BEGIN

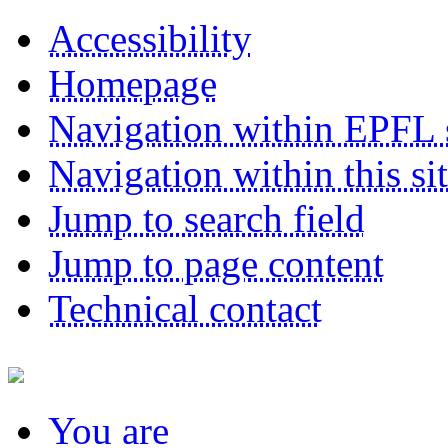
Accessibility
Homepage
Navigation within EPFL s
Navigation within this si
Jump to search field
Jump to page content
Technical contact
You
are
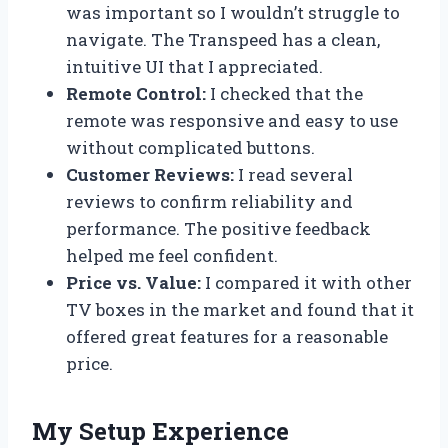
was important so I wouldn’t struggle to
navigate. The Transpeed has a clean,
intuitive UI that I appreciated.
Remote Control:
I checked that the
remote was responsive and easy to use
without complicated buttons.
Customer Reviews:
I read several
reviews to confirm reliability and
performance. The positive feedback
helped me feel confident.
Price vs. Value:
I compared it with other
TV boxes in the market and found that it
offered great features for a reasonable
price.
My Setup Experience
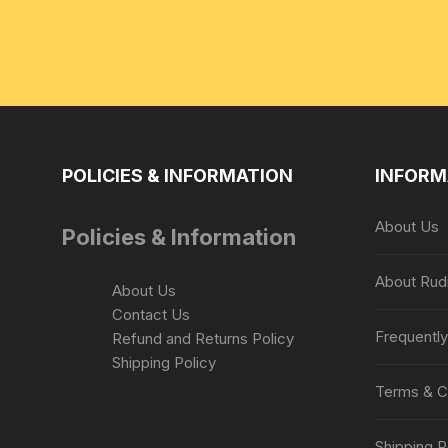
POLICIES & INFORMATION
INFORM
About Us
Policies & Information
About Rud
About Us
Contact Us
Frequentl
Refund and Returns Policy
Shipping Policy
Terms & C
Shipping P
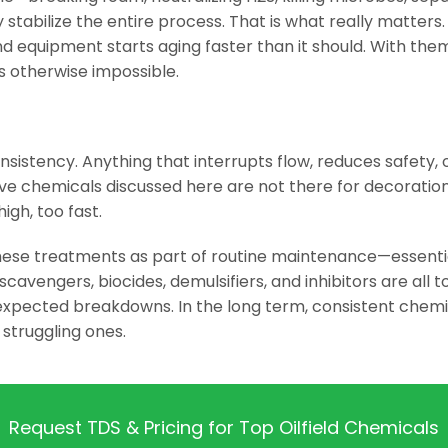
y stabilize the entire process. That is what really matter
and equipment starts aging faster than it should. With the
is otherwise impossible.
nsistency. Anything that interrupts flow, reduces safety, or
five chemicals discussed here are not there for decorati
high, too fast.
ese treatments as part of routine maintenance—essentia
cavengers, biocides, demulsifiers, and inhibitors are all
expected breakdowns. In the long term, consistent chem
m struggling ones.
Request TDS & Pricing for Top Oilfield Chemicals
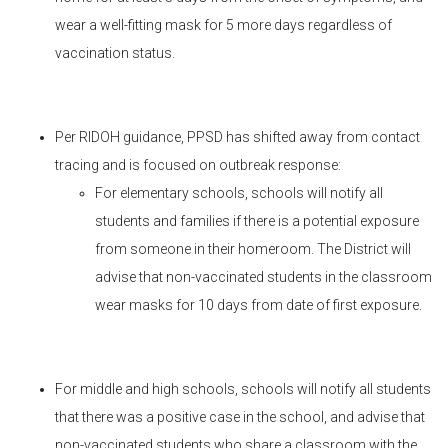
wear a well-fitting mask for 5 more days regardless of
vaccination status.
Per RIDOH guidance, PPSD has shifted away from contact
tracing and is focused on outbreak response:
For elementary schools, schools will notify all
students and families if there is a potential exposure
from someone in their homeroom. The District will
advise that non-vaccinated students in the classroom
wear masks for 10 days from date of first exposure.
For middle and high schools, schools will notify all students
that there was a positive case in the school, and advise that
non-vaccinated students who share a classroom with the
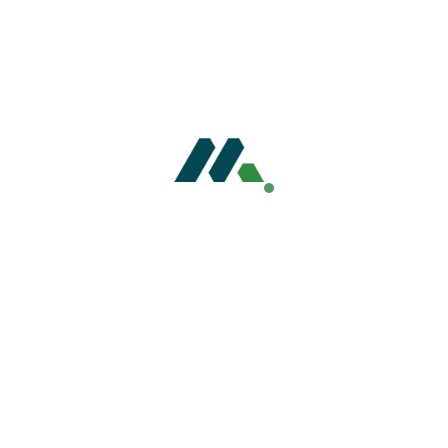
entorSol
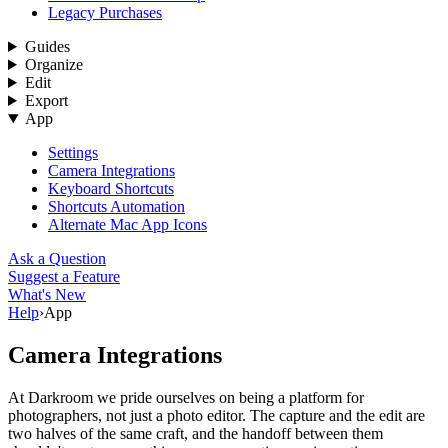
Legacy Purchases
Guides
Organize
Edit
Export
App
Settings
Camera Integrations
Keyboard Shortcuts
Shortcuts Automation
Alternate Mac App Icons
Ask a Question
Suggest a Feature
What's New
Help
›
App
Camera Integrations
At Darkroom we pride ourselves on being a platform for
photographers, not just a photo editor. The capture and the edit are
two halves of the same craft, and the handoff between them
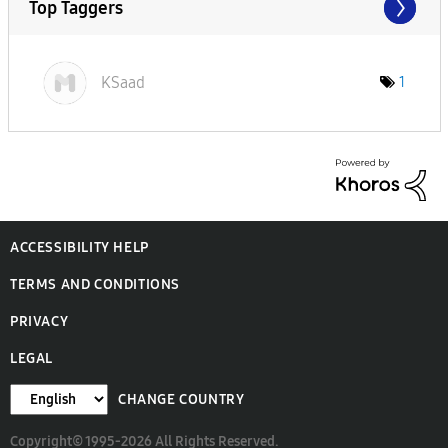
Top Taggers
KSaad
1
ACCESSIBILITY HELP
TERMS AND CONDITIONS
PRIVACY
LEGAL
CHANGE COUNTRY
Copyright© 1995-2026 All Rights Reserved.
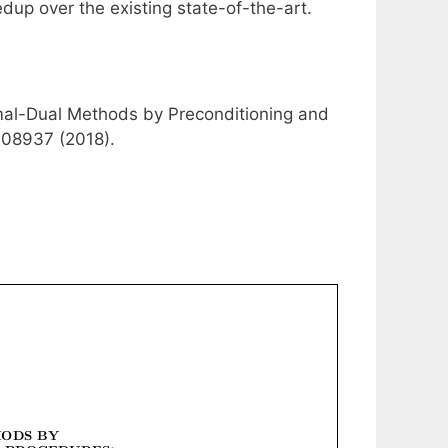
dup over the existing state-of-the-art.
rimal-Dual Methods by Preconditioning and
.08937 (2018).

END
BEGIN

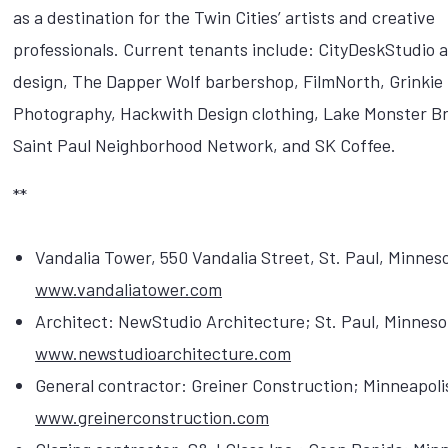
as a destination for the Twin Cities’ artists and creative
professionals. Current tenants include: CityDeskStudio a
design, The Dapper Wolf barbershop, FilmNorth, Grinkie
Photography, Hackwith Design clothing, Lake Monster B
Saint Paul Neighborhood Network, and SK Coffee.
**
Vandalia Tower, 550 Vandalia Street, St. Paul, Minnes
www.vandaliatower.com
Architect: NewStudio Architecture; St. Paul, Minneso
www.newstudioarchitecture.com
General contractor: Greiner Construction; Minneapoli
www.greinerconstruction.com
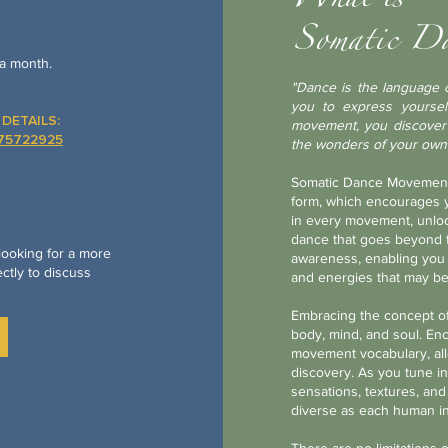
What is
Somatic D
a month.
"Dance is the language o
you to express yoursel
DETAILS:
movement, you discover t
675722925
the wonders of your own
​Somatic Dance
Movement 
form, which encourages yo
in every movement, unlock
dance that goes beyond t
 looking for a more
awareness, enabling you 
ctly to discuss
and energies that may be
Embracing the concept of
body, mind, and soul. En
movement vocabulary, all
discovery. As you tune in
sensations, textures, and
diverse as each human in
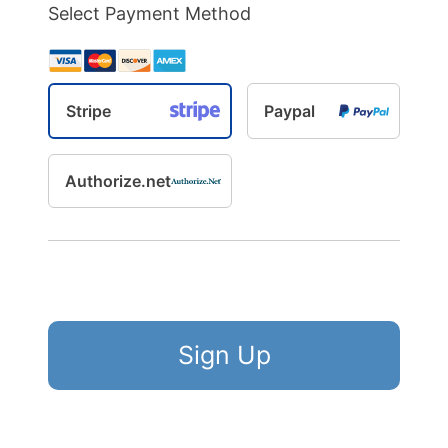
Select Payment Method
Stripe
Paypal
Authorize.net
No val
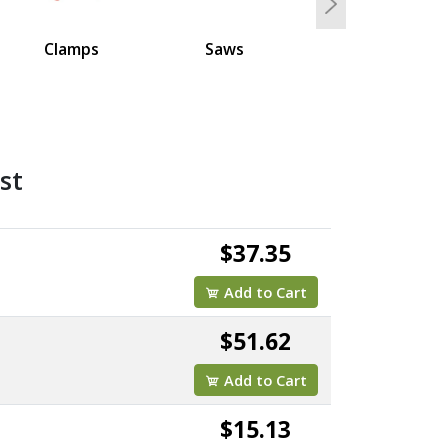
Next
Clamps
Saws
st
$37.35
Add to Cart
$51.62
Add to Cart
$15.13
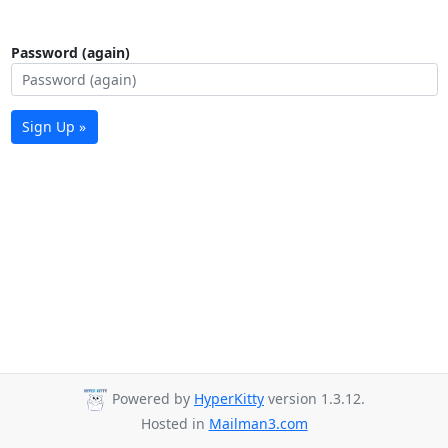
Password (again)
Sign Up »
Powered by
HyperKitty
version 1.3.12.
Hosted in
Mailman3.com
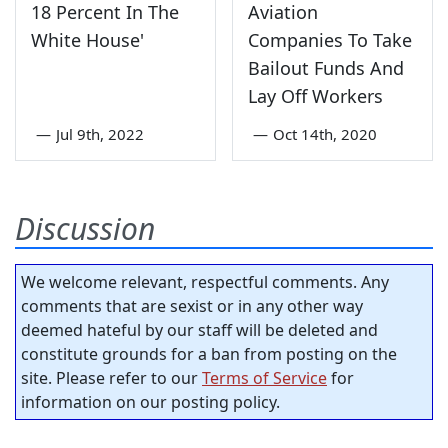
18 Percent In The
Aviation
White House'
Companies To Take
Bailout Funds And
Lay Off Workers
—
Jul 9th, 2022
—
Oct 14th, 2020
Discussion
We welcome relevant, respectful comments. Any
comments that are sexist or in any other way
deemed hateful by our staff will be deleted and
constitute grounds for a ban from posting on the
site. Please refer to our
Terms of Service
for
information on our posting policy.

END
BEGIN

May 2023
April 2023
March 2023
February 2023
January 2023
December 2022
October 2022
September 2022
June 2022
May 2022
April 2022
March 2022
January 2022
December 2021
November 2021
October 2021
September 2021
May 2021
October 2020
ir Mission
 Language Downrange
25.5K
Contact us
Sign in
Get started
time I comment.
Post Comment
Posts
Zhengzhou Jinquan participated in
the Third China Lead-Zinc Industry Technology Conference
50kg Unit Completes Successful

END

▶ **Written task**: Please show each line in the records above that contains "within".

▶ **Solved exercise**:
Navigation within EPFL s
Navigation within this si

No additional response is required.